Biometric Identification Through Reading Patterns
Explore person-specific eye movement signatures during reading for authentication purposes. Involves deep learning on gaze sequences, fixation/saccade features, and privacy-aware design.
Multimodal Cognitive State Estimation
Combine eye-tracking with physiological signals (EEG, GSR) to classify cognitive states such as focused reading, mind-wandering, and cognitive overload for adaptive learning systems.
AI-Driven Detection of Text Authorship (Human vs. AI-Generated)
Leverage eye-tracking signals to investigate whether reading patterns differ when people read human-authored versus AI-generated texts, contributing to AI text detection and content authenticity research.
Machine Learning for Electronic Health Record Analysis
Apply supervised and unsupervised ML methods (LSTM, Random Forest) to model time-variant clinical events and predict disease progression from multi-variate EHR data, building on prior work in prostate cancer modeling.
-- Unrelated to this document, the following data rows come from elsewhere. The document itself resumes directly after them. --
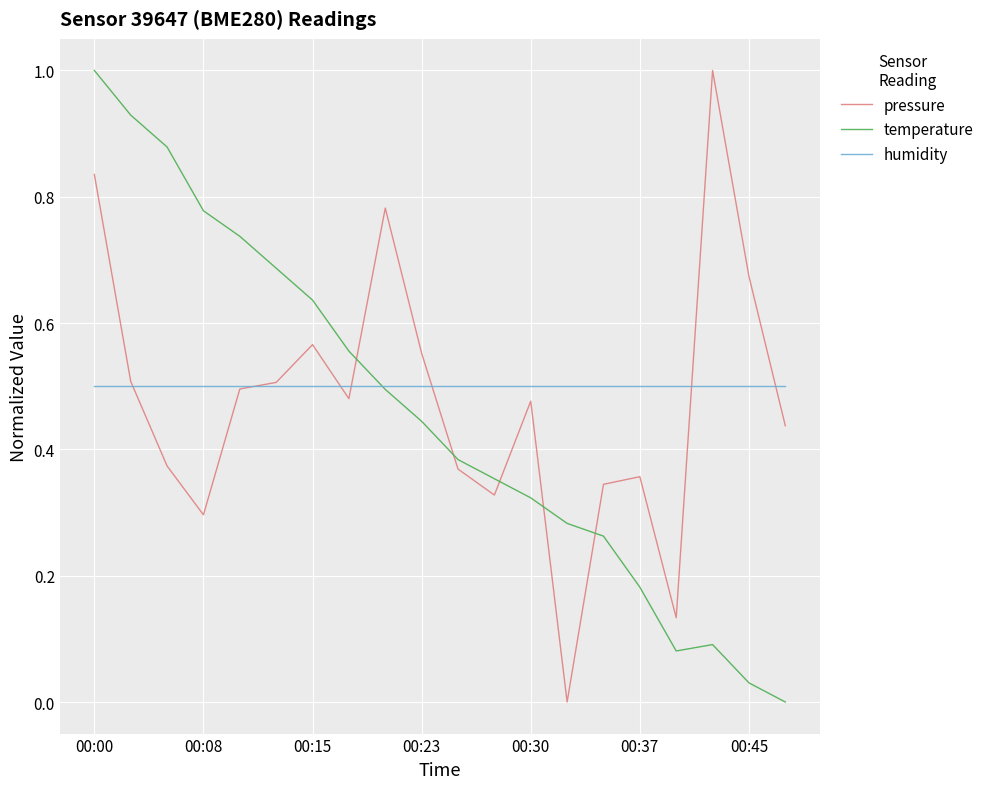

True or false: temperature and pressure intersect in this chart.

True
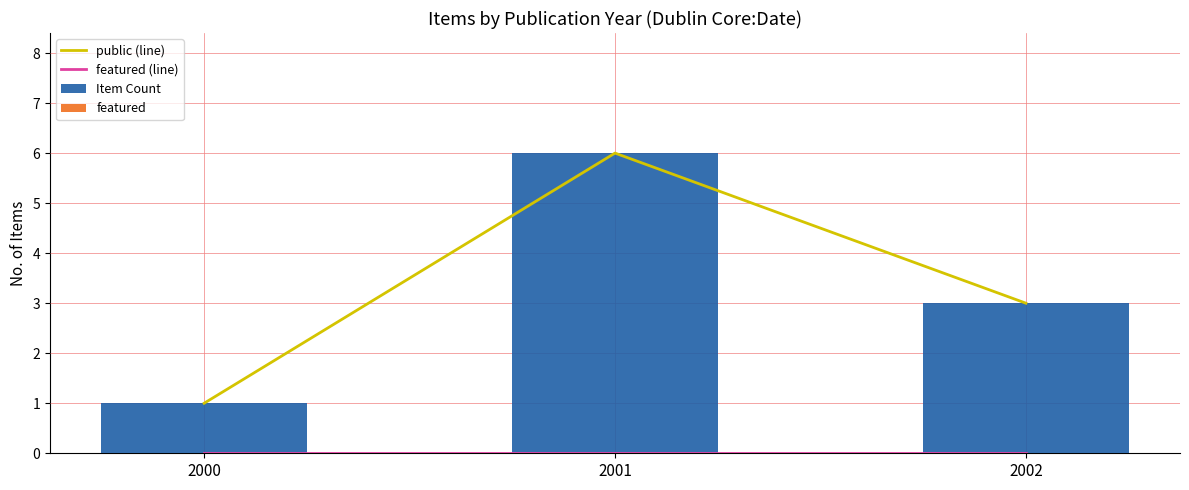

Reading left to right, what are all the values shown in this chart?

public (line): 2000=1	2001=6	2002=3
featured (line): 2000=0	2001=0	2002=0
Item Count: 2000=1	2001=6	2002=3
featured: 2000=0	2001=0	2002=0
Font Width, Spacing & Readability in Digital Text
Investigate the impact of typographic variables (font width, inter-letter/word spacing) on reading speed, comprehension, and visual comfort through eye-tracking experiments and UX evaluation methods.
Missing Value Imputation in Multivariate Data
Extend PLS-based imputation algorithms (MIPLS2) to handle complex missing data patterns in large-scale spectral, metabolomics, or clinical datasets using robust chemometric and machine learning approaches.
Teaching & Supervision
UX Course Co-Teaching
Co-teaching UX Design Prototyping (02810) and User Experience Engineering (02266) at DTU.
Thesis Co-Supervision
Supervised 11+ M.Sc. theses on typography, adaptive reading, eye-tracking biometrics, and reading accessibility.
Peer Review
Reviewer for ETRA, IEEE TMI, IEEE Access, Elsevier ASOC, Springer MTAP, and other venues.